Obviemos los sudores de un día de verano. Obviemos que, cuando nos parábamos en un semáforo, la gente nos miraba desde otros coches y yo solo podía esbozar una sonrisa resignada, rezando para que todo observador leyera en mi cara: “qué le voy a hacer, no tengo fuerzas para decirle nada a este señor”. Obviemos que, mientras palpitaba mi vesícula, como queriendo salirse indignamente por cualquier lugar que encontrara expedito, aquello seguía sonando sin tregua. Pero no olvidemos, porque para eso estamos aquí, que estaba escuchando, a todo meter, una matraquilla que decía tal que así: “qué rico el mmm, sabroso el mmm, a ti te va a encantar el mmm”. Sí. Era la primera vez que oía yo el Papichulo -si habrán llovidos papichulos desde entonces- y allí estaba, sola ante el peligro, en un taxi lleno de susurros, rrricos y uhms, soportando una vergüenza ajena que ya superaba, con creces, al dolor vesicular e intentando que, ante la orgía que se desarrollaba en aquel espacio móvil, el hombre que conducía, por favor, no estableciera contacto visual conmigo. Agaché la cabeza y me puse a recordar melodías bonitas. Tarareé, qué se yo, Penélope, Dust in the wind, Hotel California, Aserejé, intentando abstraerme de aquella realidad e impedir que el taxista viera mi cara arrebolada, como cuando de adolescente iba al cine con un chico y en la peli, de repente, inopinadamente, había sexo salvaje.
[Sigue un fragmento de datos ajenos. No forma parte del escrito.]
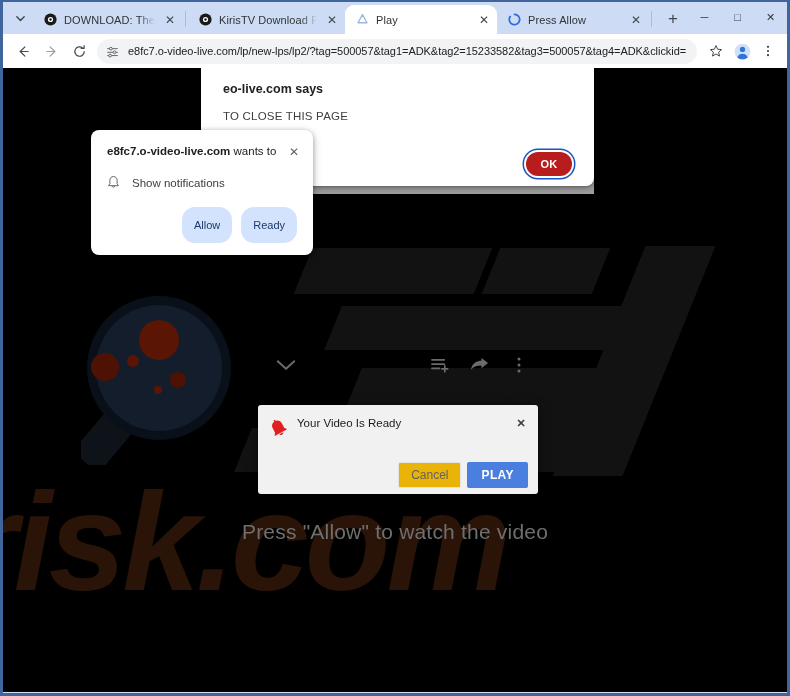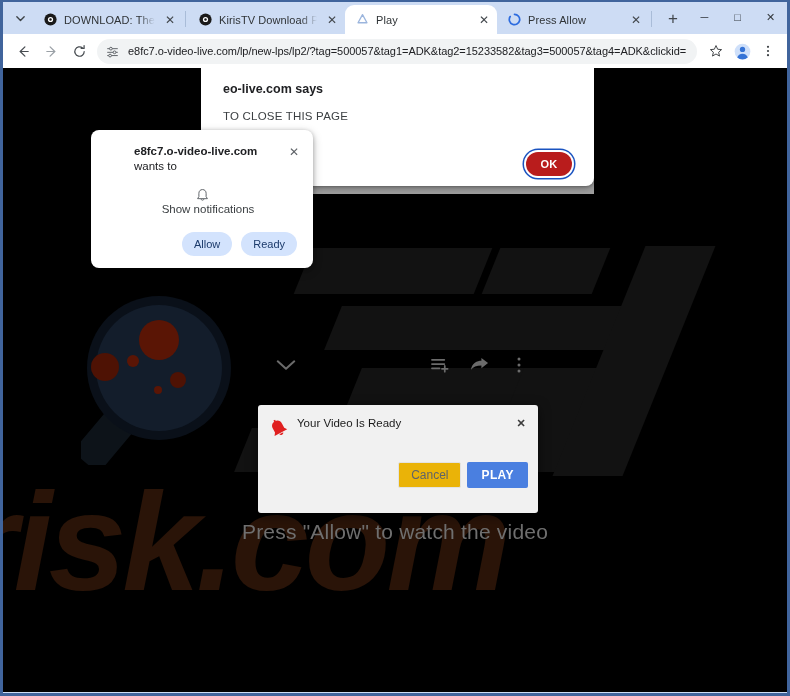--- a/index.html
+++ b/index.html
@@ -301,75 +301,73 @@
     width: 222px;
     background: #ffffff;
     border-radius: 8px;
     box-shadow: 0 3px 10px rgba(0,0,0,.28), 0 1px 4px rgba(0,0,0,.22);
     padding: 14px 0 12px 0;
   }
   #perm-head {
     display: flex;
     align-items: flex-start;
     padding: 0 10px 0 16px;
-    margin-left: 27px;
   }
   #perm-title {
     font-size: 11.5px;
     color: #202124;
     line-height: 15px;
     flex: 1 1 auto;
   }
   #perm-title b { font-weight: bold; }
   #perm-close {
     width: 18px; height: 18px;
     flex: none;
     display: flex; align-items: center; justify-content: center;
     color: #5f6368;
     font-size: 12px;
     margin-top: -1px;
   }
   #perm-row {
     display: flex;
     align-items: center;
     padding: 14px 16px 0 16px;
-    flex-direction: column;
   }
   #perm-row-label {
     font-size: 11.5px;
     color: #3c4043;
     margin-left: 12px;
   }
   #perm-actions {
     display: flex;
     justify-content: flex-end;
     gap: 9px;
     padding: 17px 16px 0 16px;
   }
   .perm-btn {
-    height: 24px;
+    height: 36px;
     min-width: 50px;
     border-radius: 13px;
     background: #d3e3fd;
     color: #1b3a6b;
     font-size: 11px;
     display: flex; align-items: center; justify-content: center;
     padding: 12px 12px;
   }
 
   
   #video-dialog {
     position: absolute;
     left: 255px;
     top: 337px;
     width: 280px;
     background: #f1f1f1;
     border-radius: 3px;
     box-shadow: 0 3px 12px rgba(0,0,0,.55);
-    padding: 11px 10px 25px 10px;
+    padding: 11px 10px 6px 10px;
   }
   #vd-top { display: flex; align-items: flex-start; }
   #vd-icon { width: 24px; flex: none; margin-top: 2px; }
   #vd-text { flex: 1 1 auto; margin-left: 5px; }
   #vd-line1 {
     font-size: 11.5px;
     color: #1b1b1b;
     line-height: 14px;
   }
   #vd-line2 {

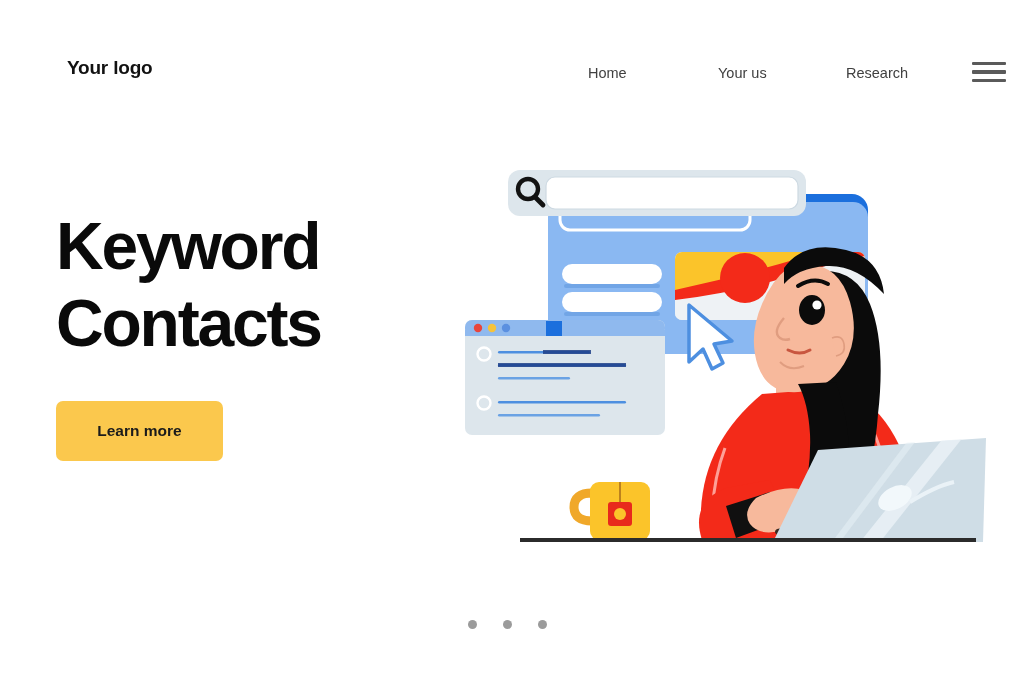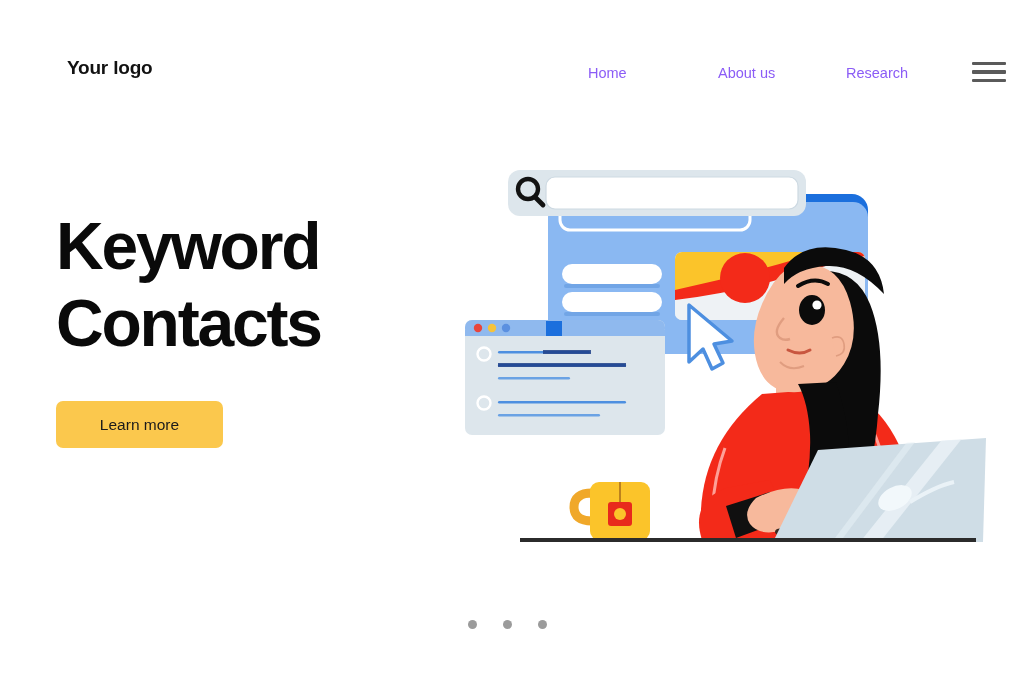--- a/index.html
+++ b/index.html
@@ -46,21 +46,21 @@
   .main-nav {
     position: absolute;
     left: 560px;
     top: 62px;
     display: flex;
     align-items: center;
   }
 
   .nav-link {
     font-size: 14.5px;
-    color: #8b5cf6;
+    color: #404040;
     text-decoration: none;
     line-height: 1;
     white-space: nowrap;
   }
   .nav-link.home     { position: absolute; left: 8px;   top: 4px; }
   .nav-link.about    { position: absolute; left: 138px; top: 4px; }
   .nav-link.contacts { position: absolute; left: 266px; top: 4px; }
 
   .hamburger-btn {
     position: absolute;
@@ -101,25 +101,25 @@
     letter-spacing: -2.2px;
   }
   .hero-title .line { display: block; }
 
   .cta-button {
     display: inline-flex;
     align-items: center;
     justify-content: center;
     margin-top: 40px;
     width: 167px;
-    height: 47px;
+    height: 60px;
     background: #fbc84d;
     color: #1b1b1b;
     font-size: 15.5px;
-    font-weight: 400;
+    font-weight: 700;
     border: none;
     border-radius: 7px;
     cursor: pointer;
     font-family: "Liberation Sans", sans-serif;
   }
 
   
   .carousel-dots {
     position: absolute;
     left: 468px;
@@ -151,21 +151,21 @@
 <body>
 
 <div class="page">
 
   <header class="site-header">
 
     <div class="brand-logo">Your logo</div>
 
     <nav class="main-nav">
       <a class="nav-link home" href="#">Home</a>
-      <a class="nav-link about" href="#">About us</a>
+      <a class="nav-link about" href="#">Your us</a>
       <a class="nav-link contacts" href="#">Research</a>
 
       <button class="hamburger-btn">
         <span></span>
         <span></span>
         <span></span>
       </button>
     </nav>
   </header>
Pero lo hizo. Encantado, como estaba, miró por el retrovisor -rrretrovisorrr en su idioma, supongo- y me sonrió, complacido, imagino, por la serenata con la que me estaba amenizando el camino. Fueron los quince minutos más largos de toda mi existencia. Más largos, incluso, que cuando en Cartagena de Indias un taxista me llevó a dar una vuelta de cortesía por barrios inhóspitos “por los mismos 2.000 pesitos”, y yo me despedí mentalmente de todos mis deudos, mientras pensaba que mis 32 años de entonces se iban a quedar en una cuneta. Imaginen. Quince minutos de sufrimiento máximo. Novecientos segundos de angustia mal disimulada. Enfilábamos ya la entrada al barrio de mi niñez y, con algo de alivio, comprobé que aquel extended mix iba bajando el tono de los soniditos guturales y el mamirriquismo. Pero como la alegría dura poco en la casa del pobre y las desgracias nunca vienen solas, tras el espejismo de cordura que se instaló en el vehículo por unas milésimas de segundo, la voz de la cantante rompió la magia y se arrancó con esta frase: “mujeres vírgenes que se quiten los pelos, como dice el barbero”. Y ahí, no pude más. Llámenme temeraria pero grité con toda la fuerza de mi vesícula dolorida: “¡Pare! ¡Pare aquí mismo! ¡Pare ya”.
El hombre, tras cobrarme apresuradamente, me miró espantado, como si la desequilibrada en todo este bochornoso asunto fuera yo. Y no me importó asumirlo. Era cierto. La única loca en aquel coche era la que firma, por pensar que el reguetón se extinguiría tal y como llegó. Que a la gente normal le iba a parecer intolerable todo ese rollo machista y ordinario de dame, toma, te doy, soy tuya y por ahí. Doce años más tarde se han multiplicado exponencialmente los taxistas reguetoneros y los albañiles reguetoneros y los abogados reguetoneros y los pensionistas reguetoneros. Incluso, yo misma, cogiendo despistada a la mujer sensata que a veces me habita, me he sorprendido tarareando un reguetonito light, de esos que tanto les gusta ahora a los cantantes pop. Así que olviden el asunto. Ese hombre no era un hortera. Era un visionario.